Porosmedia.com, Bandung – Ketua Dewan Kerajinan Nasional Daerah (Dekranasda) Kota Bandung, Aryatri Muhammad Farhan, menyampaikan kritik tajam terhadap sistem kurasi produk UMKM yang selama ini dianggap kurang transparan dan eksklusif. Dalam Musyawarah Daerah (Musda) Dekranasda Kota Bandung Tahun 2025 yang digelar di Dapur Hawu The Lodge Maribaya, Lembang, Selasa (10/6/2025), Aryatri menekankan pentingnya reformasi menyeluruh dalam sistem seleksi dan promosi produk UMKM.
“Dekranasda itu bukan sekadar etalase UMKM, tapi harus jadi level lanjutan yang mengedepankan kualitas, keterbukaan, dan keadilan akses,” tegas Aryatri.
Kritik terhadap Sistem Kurasi: “Empat Orang Kurasi 600 Produk, Ini Tidak Masuk Akal”
Hingga saat ini, tercatat sekitar 600 UMKM telah lolos kurasi Dekranasda dari total 800 yang mendaftar. Namun, Aryatri mengakui, proses kurasi yang hanya dilakukan oleh empat orang bukan hanya tidak ideal, tapi juga membuka ruang persepsi negatif di masyarakat.

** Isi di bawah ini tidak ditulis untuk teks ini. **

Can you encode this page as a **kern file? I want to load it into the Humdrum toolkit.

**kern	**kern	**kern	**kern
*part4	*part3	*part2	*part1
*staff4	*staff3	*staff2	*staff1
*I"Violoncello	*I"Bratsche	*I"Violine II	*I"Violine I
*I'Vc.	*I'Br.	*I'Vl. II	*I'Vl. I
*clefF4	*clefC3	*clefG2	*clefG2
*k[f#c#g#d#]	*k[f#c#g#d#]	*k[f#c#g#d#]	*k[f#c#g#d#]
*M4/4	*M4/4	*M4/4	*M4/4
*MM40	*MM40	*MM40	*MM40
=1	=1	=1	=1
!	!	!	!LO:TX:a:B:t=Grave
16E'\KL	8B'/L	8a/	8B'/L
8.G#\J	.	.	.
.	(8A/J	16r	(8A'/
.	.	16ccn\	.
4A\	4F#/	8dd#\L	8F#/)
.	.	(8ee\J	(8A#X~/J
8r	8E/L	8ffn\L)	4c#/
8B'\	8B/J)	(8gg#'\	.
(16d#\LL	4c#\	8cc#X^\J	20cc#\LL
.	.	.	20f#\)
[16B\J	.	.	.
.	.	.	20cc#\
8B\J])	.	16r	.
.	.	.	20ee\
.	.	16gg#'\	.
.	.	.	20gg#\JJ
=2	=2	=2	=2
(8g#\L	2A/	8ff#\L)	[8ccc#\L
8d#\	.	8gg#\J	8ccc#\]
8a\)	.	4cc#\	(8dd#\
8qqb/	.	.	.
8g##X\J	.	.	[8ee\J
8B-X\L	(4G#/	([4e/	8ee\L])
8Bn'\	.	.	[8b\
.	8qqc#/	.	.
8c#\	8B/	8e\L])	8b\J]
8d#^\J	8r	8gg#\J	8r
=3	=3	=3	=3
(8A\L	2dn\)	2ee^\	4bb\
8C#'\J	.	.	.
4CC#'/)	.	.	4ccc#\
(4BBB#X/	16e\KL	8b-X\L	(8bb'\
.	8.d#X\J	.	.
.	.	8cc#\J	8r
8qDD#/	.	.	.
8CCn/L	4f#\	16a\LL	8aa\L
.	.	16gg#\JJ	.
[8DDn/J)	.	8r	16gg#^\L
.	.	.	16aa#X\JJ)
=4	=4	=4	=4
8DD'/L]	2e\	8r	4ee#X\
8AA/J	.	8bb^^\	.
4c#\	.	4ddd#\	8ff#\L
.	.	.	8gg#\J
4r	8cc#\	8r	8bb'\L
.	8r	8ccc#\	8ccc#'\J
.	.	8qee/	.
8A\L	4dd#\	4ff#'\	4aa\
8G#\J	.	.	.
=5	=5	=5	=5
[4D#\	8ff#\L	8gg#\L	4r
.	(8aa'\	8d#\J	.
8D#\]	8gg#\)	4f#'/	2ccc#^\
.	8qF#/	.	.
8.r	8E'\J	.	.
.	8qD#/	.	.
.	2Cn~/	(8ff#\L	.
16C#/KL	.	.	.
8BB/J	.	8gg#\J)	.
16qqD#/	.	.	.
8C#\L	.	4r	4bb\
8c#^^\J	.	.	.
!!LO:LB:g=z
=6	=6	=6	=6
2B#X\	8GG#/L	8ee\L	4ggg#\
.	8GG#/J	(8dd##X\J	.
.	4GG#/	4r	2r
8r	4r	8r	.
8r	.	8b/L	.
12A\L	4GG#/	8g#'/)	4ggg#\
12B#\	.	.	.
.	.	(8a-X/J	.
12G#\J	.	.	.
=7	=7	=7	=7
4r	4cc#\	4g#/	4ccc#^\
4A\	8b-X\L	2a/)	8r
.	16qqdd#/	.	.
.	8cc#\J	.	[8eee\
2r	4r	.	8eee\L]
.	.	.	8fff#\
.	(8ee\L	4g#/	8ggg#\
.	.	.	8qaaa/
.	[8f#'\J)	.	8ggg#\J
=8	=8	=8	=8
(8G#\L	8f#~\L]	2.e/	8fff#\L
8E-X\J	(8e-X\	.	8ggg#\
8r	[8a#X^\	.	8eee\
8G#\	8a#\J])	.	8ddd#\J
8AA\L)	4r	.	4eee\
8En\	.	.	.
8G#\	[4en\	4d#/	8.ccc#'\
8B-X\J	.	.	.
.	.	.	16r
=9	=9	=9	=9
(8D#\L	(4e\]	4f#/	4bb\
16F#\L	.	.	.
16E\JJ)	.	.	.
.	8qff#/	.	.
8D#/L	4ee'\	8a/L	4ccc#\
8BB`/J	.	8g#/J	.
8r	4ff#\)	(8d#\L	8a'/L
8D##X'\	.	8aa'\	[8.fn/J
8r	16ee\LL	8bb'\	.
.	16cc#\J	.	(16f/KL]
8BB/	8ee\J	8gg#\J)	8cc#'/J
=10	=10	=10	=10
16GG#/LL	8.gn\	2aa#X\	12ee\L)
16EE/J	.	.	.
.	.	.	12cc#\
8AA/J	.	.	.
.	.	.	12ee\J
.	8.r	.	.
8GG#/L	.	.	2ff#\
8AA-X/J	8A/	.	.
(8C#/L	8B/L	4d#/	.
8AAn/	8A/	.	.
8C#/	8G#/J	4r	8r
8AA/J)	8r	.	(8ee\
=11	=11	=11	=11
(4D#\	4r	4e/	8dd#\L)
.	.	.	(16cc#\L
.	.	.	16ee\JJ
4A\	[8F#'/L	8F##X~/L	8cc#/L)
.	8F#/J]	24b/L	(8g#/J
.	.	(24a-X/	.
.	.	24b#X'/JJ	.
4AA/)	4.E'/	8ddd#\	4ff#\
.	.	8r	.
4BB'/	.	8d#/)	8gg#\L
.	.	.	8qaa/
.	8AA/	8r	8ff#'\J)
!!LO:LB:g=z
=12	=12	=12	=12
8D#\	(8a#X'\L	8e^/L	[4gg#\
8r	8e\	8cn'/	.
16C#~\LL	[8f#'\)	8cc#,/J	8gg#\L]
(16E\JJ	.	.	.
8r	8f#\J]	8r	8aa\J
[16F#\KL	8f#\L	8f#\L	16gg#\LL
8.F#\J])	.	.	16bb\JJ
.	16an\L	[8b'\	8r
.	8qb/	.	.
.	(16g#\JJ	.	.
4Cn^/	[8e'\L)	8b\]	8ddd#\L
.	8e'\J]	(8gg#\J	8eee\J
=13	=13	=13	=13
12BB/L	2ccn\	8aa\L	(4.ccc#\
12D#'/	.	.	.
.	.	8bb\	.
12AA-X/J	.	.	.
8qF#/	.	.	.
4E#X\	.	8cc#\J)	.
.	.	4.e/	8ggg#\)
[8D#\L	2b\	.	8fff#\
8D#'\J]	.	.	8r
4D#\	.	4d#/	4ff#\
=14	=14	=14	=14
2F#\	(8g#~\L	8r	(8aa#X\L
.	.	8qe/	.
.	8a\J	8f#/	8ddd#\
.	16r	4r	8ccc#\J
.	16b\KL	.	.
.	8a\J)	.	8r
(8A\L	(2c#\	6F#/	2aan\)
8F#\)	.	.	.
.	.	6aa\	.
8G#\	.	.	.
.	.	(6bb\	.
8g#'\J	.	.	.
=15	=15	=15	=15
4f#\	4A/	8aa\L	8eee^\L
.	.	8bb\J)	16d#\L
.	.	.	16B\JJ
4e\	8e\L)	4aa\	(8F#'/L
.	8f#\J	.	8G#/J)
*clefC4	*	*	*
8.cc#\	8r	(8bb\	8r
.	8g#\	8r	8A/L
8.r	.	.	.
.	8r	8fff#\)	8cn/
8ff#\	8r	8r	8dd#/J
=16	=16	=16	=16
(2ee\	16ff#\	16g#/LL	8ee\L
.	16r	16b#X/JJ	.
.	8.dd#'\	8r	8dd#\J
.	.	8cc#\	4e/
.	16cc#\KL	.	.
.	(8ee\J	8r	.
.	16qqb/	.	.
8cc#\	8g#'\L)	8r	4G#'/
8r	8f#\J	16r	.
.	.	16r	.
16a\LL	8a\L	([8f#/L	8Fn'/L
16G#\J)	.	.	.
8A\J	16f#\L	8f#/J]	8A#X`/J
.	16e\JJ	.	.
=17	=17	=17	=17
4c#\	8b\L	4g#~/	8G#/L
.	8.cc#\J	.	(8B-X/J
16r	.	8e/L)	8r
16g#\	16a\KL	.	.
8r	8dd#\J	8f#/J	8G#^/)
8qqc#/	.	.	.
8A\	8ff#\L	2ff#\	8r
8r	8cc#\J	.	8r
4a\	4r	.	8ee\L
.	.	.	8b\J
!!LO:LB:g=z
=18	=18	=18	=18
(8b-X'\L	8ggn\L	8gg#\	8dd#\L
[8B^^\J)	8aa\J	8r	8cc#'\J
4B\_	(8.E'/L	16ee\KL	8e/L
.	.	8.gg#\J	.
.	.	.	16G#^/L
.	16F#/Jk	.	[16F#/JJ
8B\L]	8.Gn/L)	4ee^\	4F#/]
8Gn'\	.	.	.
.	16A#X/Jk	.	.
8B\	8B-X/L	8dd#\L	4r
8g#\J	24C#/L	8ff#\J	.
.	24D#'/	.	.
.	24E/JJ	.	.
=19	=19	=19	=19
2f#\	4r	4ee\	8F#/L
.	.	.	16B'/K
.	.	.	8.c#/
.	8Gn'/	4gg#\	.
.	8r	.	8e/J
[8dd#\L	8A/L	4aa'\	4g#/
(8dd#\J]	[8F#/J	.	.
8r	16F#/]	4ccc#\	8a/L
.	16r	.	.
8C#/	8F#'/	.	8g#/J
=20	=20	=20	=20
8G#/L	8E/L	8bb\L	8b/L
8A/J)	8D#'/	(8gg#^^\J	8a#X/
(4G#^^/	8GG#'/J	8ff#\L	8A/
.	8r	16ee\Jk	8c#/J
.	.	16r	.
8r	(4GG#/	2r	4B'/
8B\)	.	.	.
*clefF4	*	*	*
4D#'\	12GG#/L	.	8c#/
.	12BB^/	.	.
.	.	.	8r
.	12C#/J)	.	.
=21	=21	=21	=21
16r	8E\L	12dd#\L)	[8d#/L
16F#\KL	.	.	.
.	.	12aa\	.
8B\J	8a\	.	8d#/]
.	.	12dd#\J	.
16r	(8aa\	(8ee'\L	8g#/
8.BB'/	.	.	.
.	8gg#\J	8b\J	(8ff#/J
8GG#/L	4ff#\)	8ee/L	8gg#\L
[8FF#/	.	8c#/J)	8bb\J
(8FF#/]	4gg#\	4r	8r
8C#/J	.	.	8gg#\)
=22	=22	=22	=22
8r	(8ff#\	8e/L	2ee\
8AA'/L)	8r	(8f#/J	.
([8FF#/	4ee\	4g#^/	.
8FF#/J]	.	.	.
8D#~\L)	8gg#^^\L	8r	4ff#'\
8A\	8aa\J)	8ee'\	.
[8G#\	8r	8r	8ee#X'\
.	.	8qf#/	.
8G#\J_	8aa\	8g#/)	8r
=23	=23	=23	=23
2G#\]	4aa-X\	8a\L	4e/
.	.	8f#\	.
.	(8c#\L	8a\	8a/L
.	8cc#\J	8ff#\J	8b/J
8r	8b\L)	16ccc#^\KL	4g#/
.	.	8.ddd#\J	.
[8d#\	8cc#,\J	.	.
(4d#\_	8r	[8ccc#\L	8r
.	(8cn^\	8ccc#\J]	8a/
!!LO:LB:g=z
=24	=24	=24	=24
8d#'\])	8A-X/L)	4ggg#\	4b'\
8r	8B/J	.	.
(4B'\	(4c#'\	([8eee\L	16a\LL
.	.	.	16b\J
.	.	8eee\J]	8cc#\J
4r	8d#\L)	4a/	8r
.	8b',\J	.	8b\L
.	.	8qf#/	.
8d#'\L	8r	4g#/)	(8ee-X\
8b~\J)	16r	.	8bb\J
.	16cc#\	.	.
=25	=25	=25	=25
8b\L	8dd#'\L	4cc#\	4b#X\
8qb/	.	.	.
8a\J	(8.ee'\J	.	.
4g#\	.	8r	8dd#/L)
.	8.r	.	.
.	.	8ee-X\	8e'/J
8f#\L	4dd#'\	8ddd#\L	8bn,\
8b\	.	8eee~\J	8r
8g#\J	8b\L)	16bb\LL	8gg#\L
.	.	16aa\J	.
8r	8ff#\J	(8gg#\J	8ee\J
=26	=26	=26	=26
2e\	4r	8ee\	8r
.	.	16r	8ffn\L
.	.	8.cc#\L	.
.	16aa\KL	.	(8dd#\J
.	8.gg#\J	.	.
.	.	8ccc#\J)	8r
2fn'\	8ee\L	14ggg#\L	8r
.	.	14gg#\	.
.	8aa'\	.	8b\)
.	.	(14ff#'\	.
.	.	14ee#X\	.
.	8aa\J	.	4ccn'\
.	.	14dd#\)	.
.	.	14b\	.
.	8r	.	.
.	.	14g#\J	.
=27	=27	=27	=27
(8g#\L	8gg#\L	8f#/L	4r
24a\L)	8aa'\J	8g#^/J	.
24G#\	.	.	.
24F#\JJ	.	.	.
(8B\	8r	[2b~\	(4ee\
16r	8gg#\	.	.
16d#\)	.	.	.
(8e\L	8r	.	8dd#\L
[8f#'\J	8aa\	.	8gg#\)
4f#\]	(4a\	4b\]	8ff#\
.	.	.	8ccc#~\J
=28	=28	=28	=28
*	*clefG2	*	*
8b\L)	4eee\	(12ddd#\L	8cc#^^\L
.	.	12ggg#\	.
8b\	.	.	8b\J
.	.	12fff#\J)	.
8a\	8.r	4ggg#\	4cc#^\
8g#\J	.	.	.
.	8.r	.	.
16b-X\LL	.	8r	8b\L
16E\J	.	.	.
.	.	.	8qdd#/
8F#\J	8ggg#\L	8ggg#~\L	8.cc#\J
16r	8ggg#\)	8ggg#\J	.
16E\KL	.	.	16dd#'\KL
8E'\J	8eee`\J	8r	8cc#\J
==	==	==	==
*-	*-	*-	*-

“Mengkurasi 600 produk hanya oleh empat orang jelas tidak ideal. Ini bukan hanya soal teknis, tapi soal kepercayaan publik terhadap sistem kita,” ujarnya.
Ia mengkritisi anggapan miring bahwa hanya “orang dalam” yang bisa lolos seleksi, serta minimnya rotasi produk yang membuat Dekranasda terkesan tertutup dan elitis.
“Kita enggak mau lagi ada kesan Dekranasda hanya milik segelintir pelaku lama. Kita harus buka jalur resmi dan transparan bagi semua yang layak,” tandasnya.
Aryatri menyerukan agar semua pihak, baik komunitas, lembaga, maupun individu, aktif merekomendasikan produk unggulan UMKM lainnya untuk masuk ke sistem kurasi resmi. Ia menyebut kolaborasi sebagai kunci untuk menciptakan ekosistem yang lebih adil dan meritokratis.
Menyoal efisiensi anggaran, Aryatri menantang kebiasaan lama yang sering menjadikan promosi produk sebagai alasan untuk perjalanan luar kota atau luar negeri.
“Kenapa kita enggak bawa pembeli dan wisatawan ke Bandung? Supaya mereka beli langsung di sini. Kita butuh perputaran ekonomi lokal yang nyata, bukan sekadar promosi simbolik,” katanya.
Ia mencontohkan model event tahunan di Bali yang efektif karena pasar dan targetnya jelas. Namun, ia menekankan pentingnya evaluasi terhadap efektivitas kegiatan serupa yang dilakukan Dekranasda Bandung.
Sebagai solusi keterbatasan ruang dan eksposur, Aryatri mengusulkan pola kerja sama lintas sektor, seperti yang telah dilakukan bersama Uniqlo. Enam produk kriya Bandung dipajang dengan sistem barcode yang langsung terhubung ke penjualan daring.
“Display tidak harus di toko tetap. Dunia berubah, sistem kita pun harus adaptif,” ucapnya.
Secara khusus, Aryatri menyoroti pentingnya menjadikan karya penyandang disabilitas sebagai produk unggulan karena kualitas, bukan karena belas kasihan. Ia mencontohkan pelatihan menjahit oleh Disnaker dan produk seni penyandang autisme yang telah dikembangkan menjadi barang layak jual seperti tumbler dan pouch.
“Produk disabilitas harus dilihat karena mereka memang punya kemampuan. Kita angkat bukan untuk memenuhi kuota, tapi karena mereka memang layak,” tegasnya.
Dengan semangat evaluasi dan kolaborasi, Aryatri menegaskan bahwa Dekranasda harus berhenti menjadi ruang eksklusif yang menutup akses bagi pelaku baru.
“Kita tidak kekurangan pengusaha kreatif di Bandung. Yang kita butuhkan adalah sistem yang mendukung tumbuhnya semua, bukan sekadar mempertahankan yang sudah mapan,” pungkasnya.
Musda Dekranasda tahun ini bukan sekadar forum seremonial, tapi harus menjadi titik balik pembenahan sistemik dalam pengembangan UMKM Kota Bandung. Aryatri mengajak seluruh pemangku kepentingan, baik dari sektor publik maupun swasta, untuk terlibat aktif membangun sistem UMKM yang inklusif, transparan, dan berkeadilan.